И лун медлительных поток... | страница 32
— Есть маленько, — ответил Максим. — Маленько Кристос, маленько свой бог. У манси пять душ — всем хватит.
— Но прадеда твоего окрестил верный слуга Христа, истовый сын церкви незабвенный Филофей! Как могло так обернуться? — уже громом гремел отец Павел. — Как такое могло случиться, что внуки и дети самолично окрещенных Филофеем вновь утонут в скверне, в срамоте и дикости язычества? Боже великий и милосердный, вразуми!
Отец Павел, тыча пальцем в древние книги, непонятные записи и бумаги, поведал Максиму о митрополите Филофее.
…Крепко, намертво засела в Филофее мысль прославить свое имя, окрестить всех сибирских инородцев, обратить остяков, вогулов, и татар, и мордву из язычества в веру православную. Пятьдесят два года Филофею, и не столько он крепок телом и здоровьем, как могуч негасимой верой. Добела раскален ею Филофей, просит он царя Петра позволить ему сурово наказывать иноверцев, что продолжают жить в темноте и скверности язычества, наказывать до смерти, до сожжения и обезглавливания. Не позволил того царь, попридержал чересчур ретивого церковника. «Ежели они все язычники, то головы им всем посечешь, а без головы даже иноверец жить не может и дорогого зверя добывать. Ты, Филофей, свирепость маленько укроти» — так, наверное, охлаждал его царь.
«Ладно, — решил Филофей. — Пущай так на бумаге и останется. До бога высоко, а до царя далеко. Сам же потом спасибо скажет».
И вот что стало: девять митрополитов Тобольских, что были до Лещинского, не смогли окрестить столько, сколько один Филофей. Он не давал покоя и отдыха ни себе, ни людям своим, проникал в самые глухие места огромного края и крестил на месте всех, кто попадался. Выслеживал, ловил, хватал и крестил как одержимый.

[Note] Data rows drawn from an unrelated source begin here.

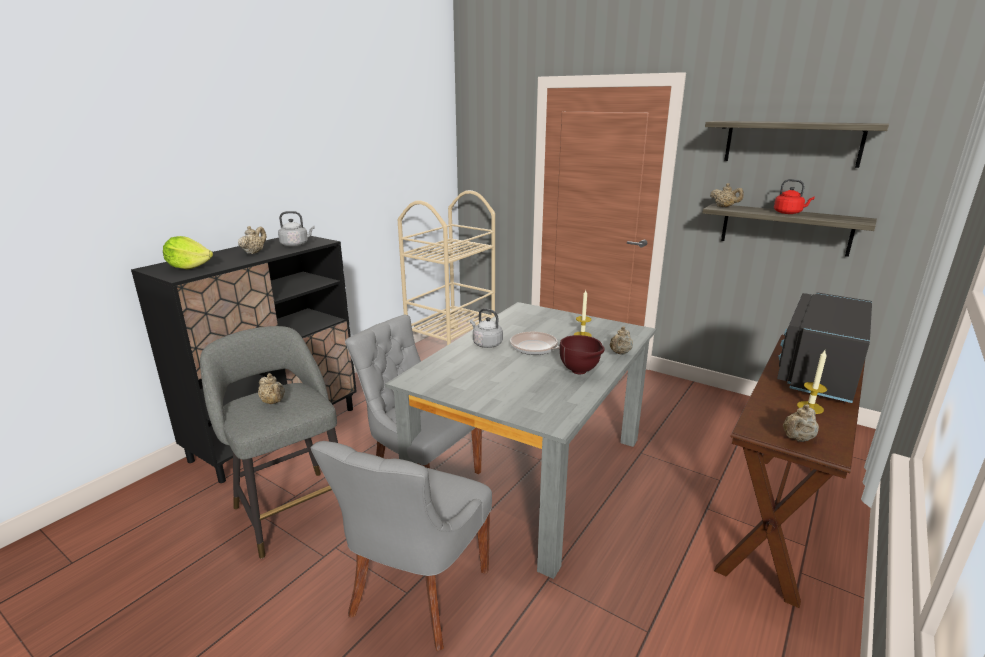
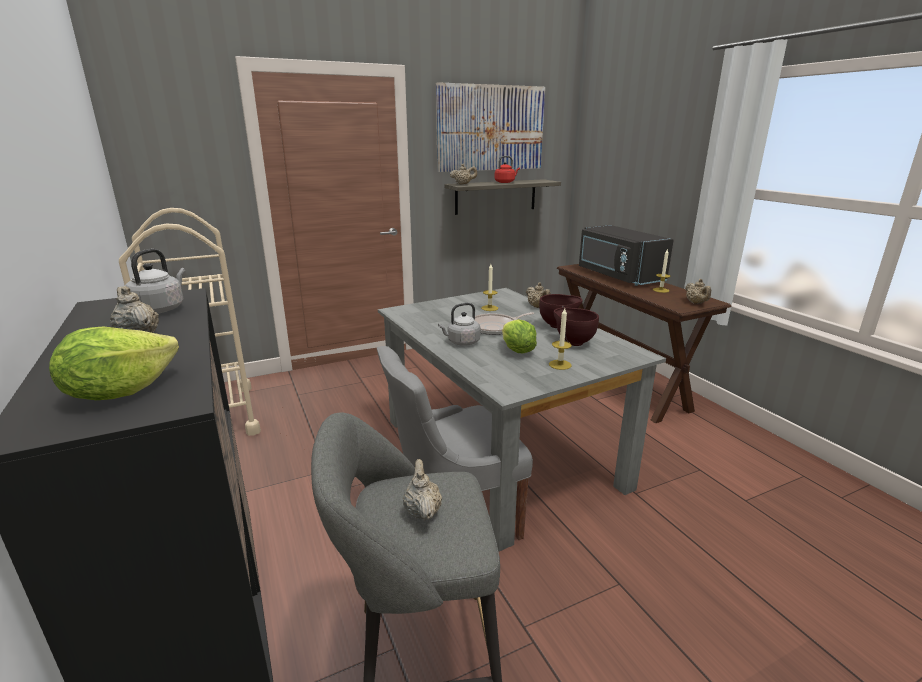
camera: 60 degrees left, 0 degrees up
beige teapot [258,373,285,404] -> beige teapot turned 90 degrees counterclockwise [403,459,442,521]
grey chair [311,441,492,651] -> none
shelf [705,121,889,168] -> picture [436,82,545,172]
none -> lettuce [502,319,537,353]
none -> candle [549,308,572,370]
none -> brown bowl [554,307,599,346]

— «…Все кумиры бездушные сокрушиша, скверные капища и кумирницы разориша и сожгоша. Прострежеся падеж и разорение сих даже до Березова», — прочитал нараспев отец Павел. — Понял, вогул?
— Маленько, — ответил Максим.
…Летом 1712 года, как только прошел ледоход на Иртыше и открылась Обь, Филофей на просмоленном судне, распустив хоругви, спустился к березовским остякам. Два года спустя, в волчью темь февральских метелей, звериными тропами он приходит на Пелым и на Конду и крестит манси — вогулов. Летом Филофей вновь в Березово, а в 1715 году раскаленный, неистовый митрополит опять пробирается на Конду, в самый центр язычества.
— Вот он где, языческий Вавилон, вот где древние мольбища, вот где скверные хранилища истуканов, идолищ поганых! — кипел гневом Филофей. — Вот оно, гнездовье шайтанов! Здесь ихний главный жрец, исчадие преисподней.